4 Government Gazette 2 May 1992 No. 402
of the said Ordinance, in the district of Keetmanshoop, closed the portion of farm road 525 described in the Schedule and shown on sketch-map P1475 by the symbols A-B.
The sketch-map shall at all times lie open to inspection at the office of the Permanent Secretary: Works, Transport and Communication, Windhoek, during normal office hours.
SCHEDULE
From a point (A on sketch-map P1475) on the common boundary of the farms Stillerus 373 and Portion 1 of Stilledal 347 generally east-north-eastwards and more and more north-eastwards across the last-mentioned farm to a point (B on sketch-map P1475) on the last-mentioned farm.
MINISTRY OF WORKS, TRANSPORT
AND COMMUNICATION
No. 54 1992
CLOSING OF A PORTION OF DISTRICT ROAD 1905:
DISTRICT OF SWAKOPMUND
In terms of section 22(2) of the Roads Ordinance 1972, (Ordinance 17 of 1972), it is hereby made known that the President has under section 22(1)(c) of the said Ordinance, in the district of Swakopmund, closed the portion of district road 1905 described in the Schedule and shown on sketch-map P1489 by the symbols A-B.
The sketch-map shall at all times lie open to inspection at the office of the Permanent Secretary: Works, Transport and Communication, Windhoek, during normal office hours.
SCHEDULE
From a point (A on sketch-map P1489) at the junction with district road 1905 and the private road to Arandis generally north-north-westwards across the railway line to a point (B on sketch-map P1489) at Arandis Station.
^^^^^^^^^^^^^^^^
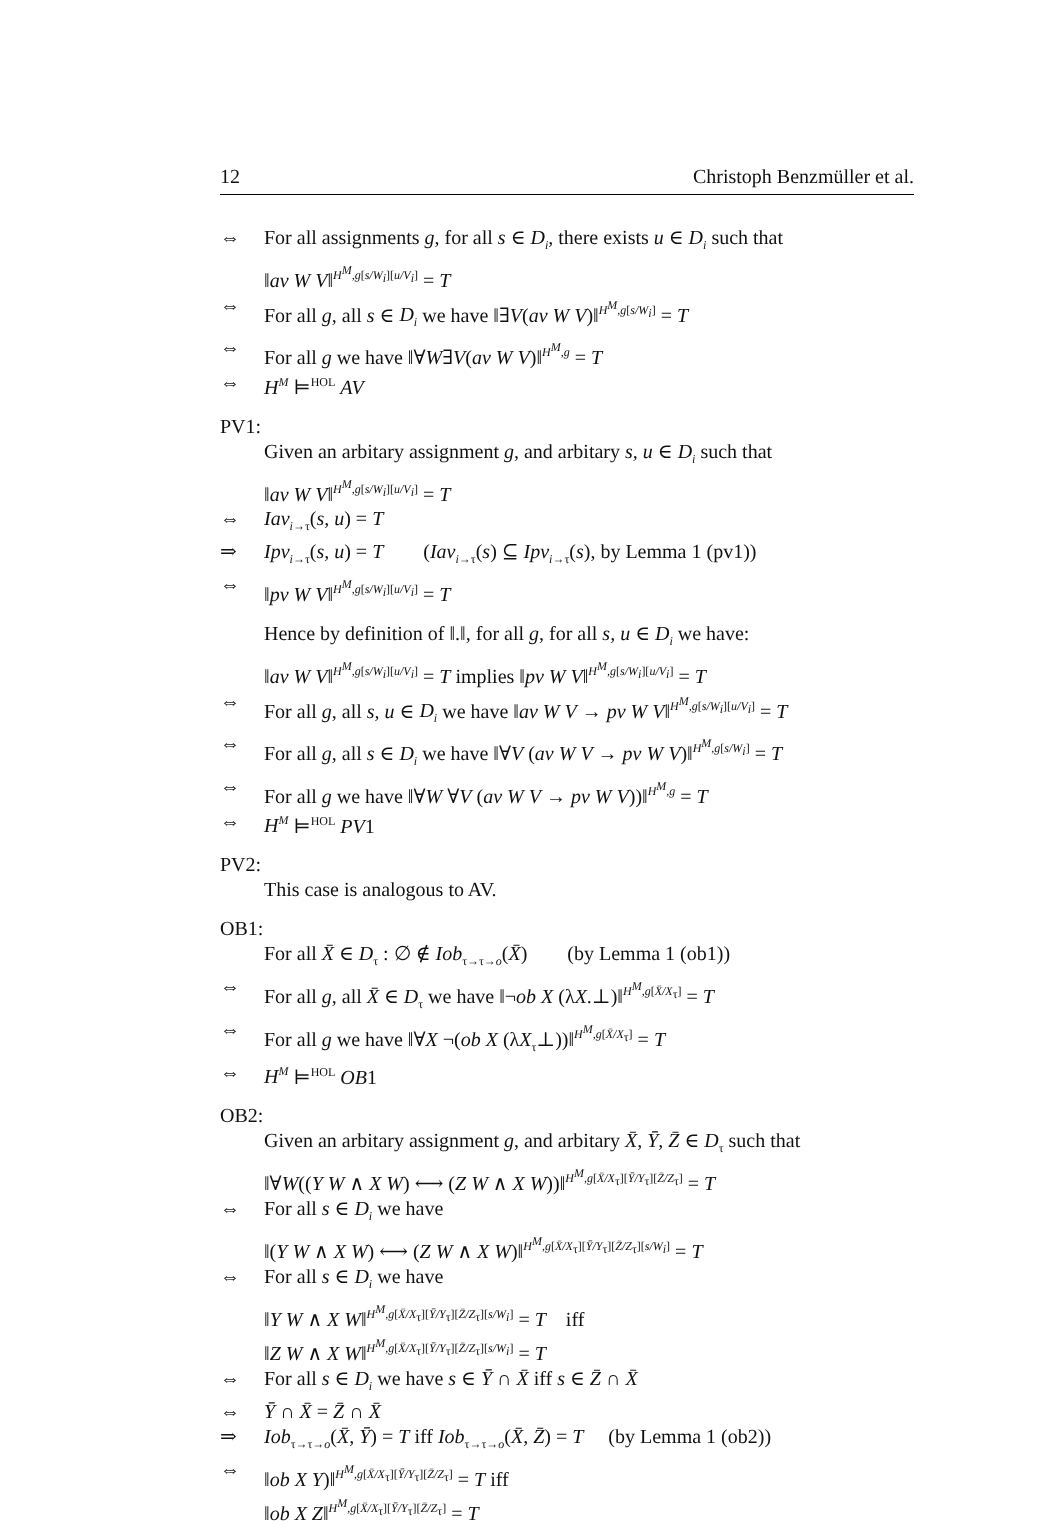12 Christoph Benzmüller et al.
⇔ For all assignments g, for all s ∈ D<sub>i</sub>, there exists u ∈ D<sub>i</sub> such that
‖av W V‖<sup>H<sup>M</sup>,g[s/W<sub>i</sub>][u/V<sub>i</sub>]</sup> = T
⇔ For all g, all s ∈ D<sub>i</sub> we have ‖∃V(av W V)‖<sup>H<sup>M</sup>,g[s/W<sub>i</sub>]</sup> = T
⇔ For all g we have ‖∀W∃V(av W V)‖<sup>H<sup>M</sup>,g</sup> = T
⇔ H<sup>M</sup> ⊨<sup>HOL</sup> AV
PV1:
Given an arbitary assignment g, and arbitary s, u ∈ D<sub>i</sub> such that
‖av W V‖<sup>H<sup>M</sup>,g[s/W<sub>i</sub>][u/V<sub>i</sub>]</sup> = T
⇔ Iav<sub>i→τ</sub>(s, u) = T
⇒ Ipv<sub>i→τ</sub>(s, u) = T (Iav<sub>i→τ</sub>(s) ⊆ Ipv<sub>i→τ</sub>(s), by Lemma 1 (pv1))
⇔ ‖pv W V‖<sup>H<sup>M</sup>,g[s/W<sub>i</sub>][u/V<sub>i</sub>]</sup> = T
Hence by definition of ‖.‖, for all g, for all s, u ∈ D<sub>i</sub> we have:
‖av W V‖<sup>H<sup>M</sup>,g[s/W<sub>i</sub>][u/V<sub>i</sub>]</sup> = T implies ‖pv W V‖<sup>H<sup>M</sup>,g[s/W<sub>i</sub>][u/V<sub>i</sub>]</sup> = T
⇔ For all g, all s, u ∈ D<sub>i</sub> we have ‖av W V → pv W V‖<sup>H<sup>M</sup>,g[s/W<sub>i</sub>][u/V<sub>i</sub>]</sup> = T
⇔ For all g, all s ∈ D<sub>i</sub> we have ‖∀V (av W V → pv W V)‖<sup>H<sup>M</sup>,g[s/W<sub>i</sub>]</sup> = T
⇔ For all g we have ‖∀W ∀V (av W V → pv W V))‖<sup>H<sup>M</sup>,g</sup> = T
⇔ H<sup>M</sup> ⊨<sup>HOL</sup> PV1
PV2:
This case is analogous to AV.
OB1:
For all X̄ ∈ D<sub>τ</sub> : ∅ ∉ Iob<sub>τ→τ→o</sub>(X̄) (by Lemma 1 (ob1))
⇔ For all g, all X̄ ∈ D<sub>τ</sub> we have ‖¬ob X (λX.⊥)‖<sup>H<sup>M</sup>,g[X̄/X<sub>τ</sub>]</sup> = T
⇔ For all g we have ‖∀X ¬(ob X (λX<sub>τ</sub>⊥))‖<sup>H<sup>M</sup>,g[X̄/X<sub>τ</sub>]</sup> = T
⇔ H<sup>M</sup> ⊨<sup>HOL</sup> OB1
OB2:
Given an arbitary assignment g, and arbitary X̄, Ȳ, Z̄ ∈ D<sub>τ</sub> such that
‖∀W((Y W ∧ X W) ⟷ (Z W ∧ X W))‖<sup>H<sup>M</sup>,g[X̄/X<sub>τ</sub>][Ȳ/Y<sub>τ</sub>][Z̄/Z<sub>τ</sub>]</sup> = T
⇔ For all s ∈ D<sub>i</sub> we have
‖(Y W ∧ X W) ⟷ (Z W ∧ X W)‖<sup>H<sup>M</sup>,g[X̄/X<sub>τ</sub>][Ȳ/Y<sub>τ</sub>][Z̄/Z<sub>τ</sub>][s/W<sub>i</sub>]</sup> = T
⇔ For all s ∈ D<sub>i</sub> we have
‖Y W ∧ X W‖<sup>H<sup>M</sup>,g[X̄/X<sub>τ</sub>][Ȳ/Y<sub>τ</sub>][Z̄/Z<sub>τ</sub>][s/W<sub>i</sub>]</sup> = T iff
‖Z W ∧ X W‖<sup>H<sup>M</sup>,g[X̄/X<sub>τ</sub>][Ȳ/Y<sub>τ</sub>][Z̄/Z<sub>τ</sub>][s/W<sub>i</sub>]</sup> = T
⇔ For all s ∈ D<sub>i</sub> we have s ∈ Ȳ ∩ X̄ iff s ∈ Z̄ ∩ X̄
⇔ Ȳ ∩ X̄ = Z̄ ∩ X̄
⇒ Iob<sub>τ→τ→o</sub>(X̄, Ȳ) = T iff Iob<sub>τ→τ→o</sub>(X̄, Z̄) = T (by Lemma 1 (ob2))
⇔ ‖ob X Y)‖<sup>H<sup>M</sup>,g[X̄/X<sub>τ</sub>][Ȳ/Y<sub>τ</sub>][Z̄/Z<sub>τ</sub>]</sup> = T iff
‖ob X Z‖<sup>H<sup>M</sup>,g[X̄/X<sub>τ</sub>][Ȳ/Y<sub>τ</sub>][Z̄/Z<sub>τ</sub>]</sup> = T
^^^^^^^^^^^^^^^^
Task details: How many lines in the records above contain the word "closed"? State that number and nothing more.

Result of this exercise: 2